As to the music theory part, some guitarists use that term loosely to indicate styles that are not I, IV, V. Someone explained to me, once, that for any key the chords that don't introduce tones that are not part of the scale are Maj, Min, Min, Maj, Maj, Min, Dim. So, for C they would be C, Dm, Em, F, G, Am, Bdim. I know that in playing, some chords sound right to me that don't even fit into that scheme. I play mostly by ear with some idea of why I'm doing what i do.

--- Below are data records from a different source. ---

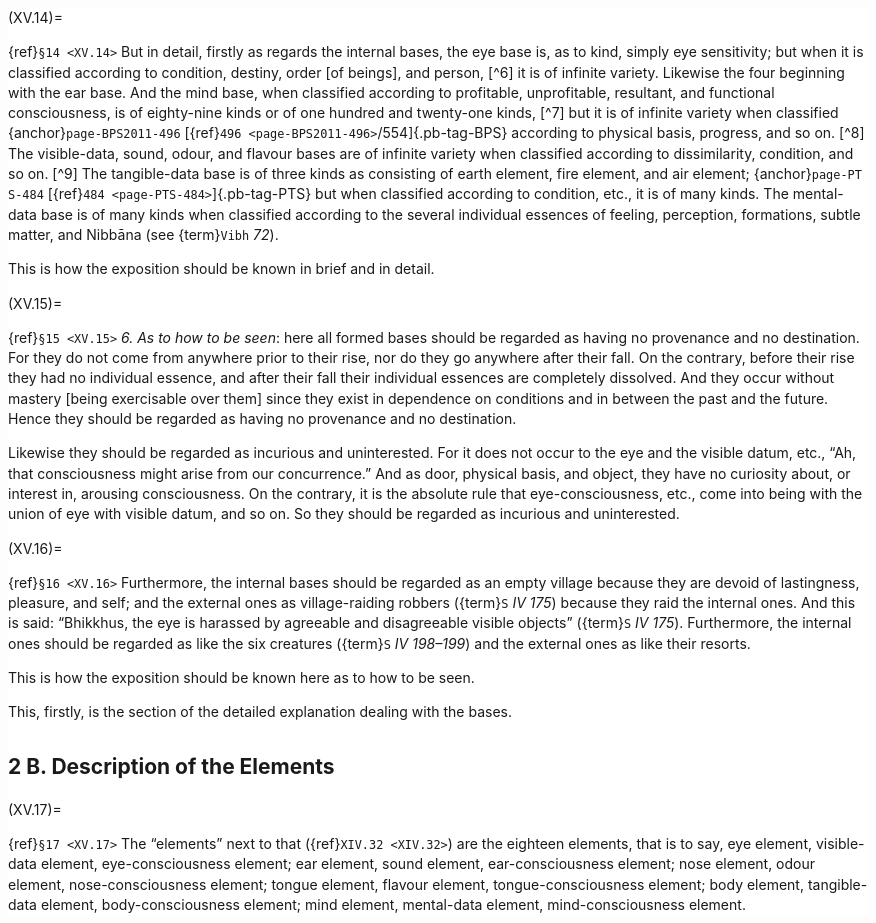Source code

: (XV.14)=

{ref}`§14 <XV.14>` But in detail, firstly as regards the internal bases, the eye base is, as to kind, simply eye sensitivity; but when it is classified according to condition, destiny, order [of beings], and person, [^6] it is of infinite variety. Likewise the four beginning with the ear base. And the mind base, when classified according to profitable, unprofitable, resultant, and functional consciousness, is of eighty-nine kinds or of one hundred and twenty-one kinds, [^7] but it is of infinite variety when classified {anchor}`page-BPS2011-496` [{ref}`496 <page-BPS2011-496>`/554]{.pb-tag-BPS} according to physical basis, progress, and so on. [^8] The visible-data, sound, odour, and flavour bases are of infinite variety when classified according to dissimilarity, condition, and so on. [^9] The tangible-data base is of three kinds as consisting of earth element, fire element, and air element; {anchor}`page-PTS-484` [{ref}`484 <page-PTS-484>`]{.pb-tag-PTS}  but when classified according to condition, etc., it is of many kinds. The mental-data base is of many kinds when classified according to the several individual essences of feeling, perception, formations, subtle matter, and Nibbāna (see {term}`Vibh` *72*).

This is how the exposition should be known in brief and in detail.

(XV.15)=

{ref}`§15 <XV.15>` *6. As to how to be seen*: here all formed bases should be regarded as having no provenance and no destination. For they do not come from anywhere prior to their rise, nor do they go anywhere after their fall. On the contrary, before their rise they had no individual essence, and after their fall their individual essences are completely dissolved. And they occur without mastery [being exercisable over them] since they exist in dependence on conditions and in between the past and the future. Hence they should be regarded as having no provenance and no destination.

Likewise they should be regarded as incurious and uninterested. For it does not occur to the eye and the visible datum, etc., “Ah, that consciousness might arise from our concurrence.” And as door, physical basis, and object, they have no curiosity about, or interest in, arousing consciousness. On the contrary, it is the absolute rule that eye-consciousness, etc., come into being with the union of eye with visible datum, and so on. So they should be regarded as incurious and uninterested.

(XV.16)=

{ref}`§16 <XV.16>` Furthermore, the internal bases should be regarded as an empty village because they are devoid of lastingness, pleasure, and self; and the external ones as village-raiding robbers ({term}`S` *IV 175*) because they raid the internal ones. And this is said: “Bhikkhus, the eye is harassed by agreeable and disagreeable visible objects” ({term}`S` *IV 175*). Furthermore, the internal ones should be regarded as like the six creatures ({term}`S` *IV 198–199*) and the external ones as like their resorts.

This is how the exposition should be known here as to how to be seen.

This, firstly, is the section of the detailed explanation dealing with the bases.

## 2 B. Description of the Elements



(XV.17)=

{ref}`§17 <XV.17>` The “elements” next to that ({ref}`XIV.32 <XIV.32>`) are the eighteen elements, that is to say, eye element, visible-data element, eye-consciousness element; ear element, sound element, ear-consciousness element; nose element, odour element, nose-consciousness element; tongue element, flavour element, tongue-consciousness element; body element, tangible-data element, body-consciousness element; mind element, mental-data element, mind-consciousness element.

What I like about the first Edith Wilson song is that it is full of surprises and they provide the "salt and pepper" that make the song interesting to listen to and play.
You obviously speak the language. What do you play?
Piano, guitar (I own a couple of classicals, nothing great, and a 1974 Martin D28 satin finish, of which I am original owner, no electrics), recorders (I used to do a lot of early music and I can read any range), mandolin (I'm ok, not great, but that's true about a lot of things), electric bass (don't own one), I've gigged on easy material on standup bass (also don't own one), melodica (yes, it's a keyboard, but most keyboards don't entail breath control whereas this one emphatically does), marimba (I got a kelon plastic keyed one off a housemate in college and I haven't played it in a while; I'm pretty slow on four-mallet but 'm quick enough on two), tin whistle in D, bass viola da gamba (a 6-stringed predecessor of the cello, though it's mainly 4th tuning with a single major third, like a guitar, has tied frets for the first seven, then fretless, is bowed underhand like a German grip on a double bass, and has no endpin) - hold on, let me count, yeah, that's about it. I pick up instruments pretty quickly.